- Opening Delimiter -

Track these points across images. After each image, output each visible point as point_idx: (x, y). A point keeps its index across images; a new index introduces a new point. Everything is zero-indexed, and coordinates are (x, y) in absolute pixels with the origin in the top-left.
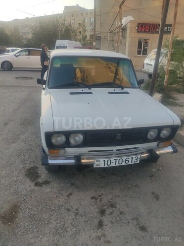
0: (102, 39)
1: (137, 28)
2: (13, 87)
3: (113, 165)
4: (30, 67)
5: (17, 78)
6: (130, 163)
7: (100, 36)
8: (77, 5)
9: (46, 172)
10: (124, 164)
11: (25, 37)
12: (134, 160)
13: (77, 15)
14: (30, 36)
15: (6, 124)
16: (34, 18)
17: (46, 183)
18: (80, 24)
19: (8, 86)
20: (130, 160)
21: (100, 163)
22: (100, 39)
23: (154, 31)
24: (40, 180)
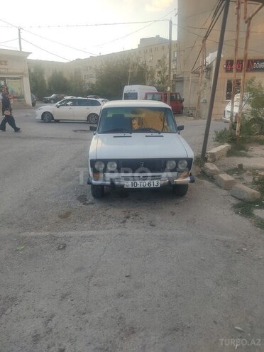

- Closing Delimiter -

Assignment:
Rewrite these lines with "top-left" changed to "upper-left" and everything else left as it is. Leave the pictures out.

Exercise solution:
Track these points across images. After each image, output each visible point as point_idx: (x, y). A point keeps its index across images; a new index introduces a new point. Everything is zero-indexed, and coordinates are (x, y) in absolute pixels with the origin in the upper-left.
0: (102, 39)
1: (137, 28)
2: (13, 87)
3: (113, 165)
4: (30, 67)
5: (17, 78)
6: (130, 163)
7: (100, 36)
8: (77, 5)
9: (46, 172)
10: (124, 164)
11: (25, 37)
12: (134, 160)
13: (77, 15)
14: (30, 36)
15: (6, 124)
16: (34, 18)
17: (46, 183)
18: (80, 24)
19: (8, 86)
20: (130, 160)
21: (100, 163)
22: (100, 39)
23: (154, 31)
24: (40, 180)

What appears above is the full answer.